The company expects 2025 revenue to decline between (2.5)% and (0.5)% compared to the prior range of 5.5%-3.5% on a reported basis and organically down by 3%-1% (4.5% and 2.5% prior).
Charles River raised its fiscal year 2025 adjusted earnings from $9.30-$9.80 to $9.90-$10.30 compared to the consensus estimate of $9.60.
Charles River stated that the effects of government funding reductions, including at the U.S. National Institutes of Health (NIH), have been minimal.
It expects that the loss of commercial CDMO revenue will reduce the growth rate of manufacturing solutions by less than 500 basis points in 2025.

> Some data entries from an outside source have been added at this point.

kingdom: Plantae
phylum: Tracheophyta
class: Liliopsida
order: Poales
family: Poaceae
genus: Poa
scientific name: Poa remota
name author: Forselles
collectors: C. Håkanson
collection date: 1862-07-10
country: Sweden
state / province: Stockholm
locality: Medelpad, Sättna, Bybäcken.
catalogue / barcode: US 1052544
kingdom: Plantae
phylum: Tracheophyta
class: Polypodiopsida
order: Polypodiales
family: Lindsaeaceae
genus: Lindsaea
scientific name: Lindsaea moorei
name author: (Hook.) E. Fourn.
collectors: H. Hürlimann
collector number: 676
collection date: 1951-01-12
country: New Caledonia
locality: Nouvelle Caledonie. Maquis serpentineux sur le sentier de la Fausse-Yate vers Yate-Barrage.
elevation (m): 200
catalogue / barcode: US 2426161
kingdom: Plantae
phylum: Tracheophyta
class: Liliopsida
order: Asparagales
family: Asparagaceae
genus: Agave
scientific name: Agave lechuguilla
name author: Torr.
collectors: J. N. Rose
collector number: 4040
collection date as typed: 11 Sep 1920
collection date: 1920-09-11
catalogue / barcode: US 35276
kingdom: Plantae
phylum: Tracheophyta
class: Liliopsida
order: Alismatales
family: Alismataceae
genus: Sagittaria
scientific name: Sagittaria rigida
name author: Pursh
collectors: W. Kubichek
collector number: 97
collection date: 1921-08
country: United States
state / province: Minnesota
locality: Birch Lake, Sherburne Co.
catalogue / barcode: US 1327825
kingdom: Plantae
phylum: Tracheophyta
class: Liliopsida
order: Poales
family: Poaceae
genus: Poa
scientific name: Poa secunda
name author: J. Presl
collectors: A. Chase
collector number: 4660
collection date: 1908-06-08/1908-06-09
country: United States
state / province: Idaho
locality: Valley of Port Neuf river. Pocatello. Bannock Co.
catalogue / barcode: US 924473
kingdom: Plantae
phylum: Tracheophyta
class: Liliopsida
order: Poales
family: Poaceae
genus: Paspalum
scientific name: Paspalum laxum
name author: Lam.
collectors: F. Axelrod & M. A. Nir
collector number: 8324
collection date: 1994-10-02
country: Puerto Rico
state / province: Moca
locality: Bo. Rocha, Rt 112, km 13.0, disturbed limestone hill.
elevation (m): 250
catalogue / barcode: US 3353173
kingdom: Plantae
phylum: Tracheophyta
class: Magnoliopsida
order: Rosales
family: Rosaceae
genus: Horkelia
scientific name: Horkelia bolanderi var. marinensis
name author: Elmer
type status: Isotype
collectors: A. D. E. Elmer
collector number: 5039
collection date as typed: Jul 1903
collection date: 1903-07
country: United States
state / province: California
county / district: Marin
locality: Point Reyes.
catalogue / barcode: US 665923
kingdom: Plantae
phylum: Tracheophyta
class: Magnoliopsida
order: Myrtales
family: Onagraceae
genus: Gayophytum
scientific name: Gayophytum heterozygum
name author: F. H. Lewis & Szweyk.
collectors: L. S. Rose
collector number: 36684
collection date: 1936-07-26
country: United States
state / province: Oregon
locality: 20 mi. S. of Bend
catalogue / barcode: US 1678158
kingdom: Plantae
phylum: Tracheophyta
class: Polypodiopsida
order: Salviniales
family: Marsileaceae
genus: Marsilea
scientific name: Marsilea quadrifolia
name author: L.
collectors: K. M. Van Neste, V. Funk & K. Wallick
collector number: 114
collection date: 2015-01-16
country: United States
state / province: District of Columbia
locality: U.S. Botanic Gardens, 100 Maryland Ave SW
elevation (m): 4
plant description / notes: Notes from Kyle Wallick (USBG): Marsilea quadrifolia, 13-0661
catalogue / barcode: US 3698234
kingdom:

The company states that the biotech environment is stable; however, when combined with smaller biotech companies, it remains more cash-constrained, partly due to the funding slowdown.
Mid-sized biotechs are performing better; many can support their R&D programs without external funding.
The company has not observed a significant impact on client spending patterns resulting from tariffs or concerns about drug pricing.
Price Action: CRL stock is down 4.82% at $159.42 at the last check on Wednesday.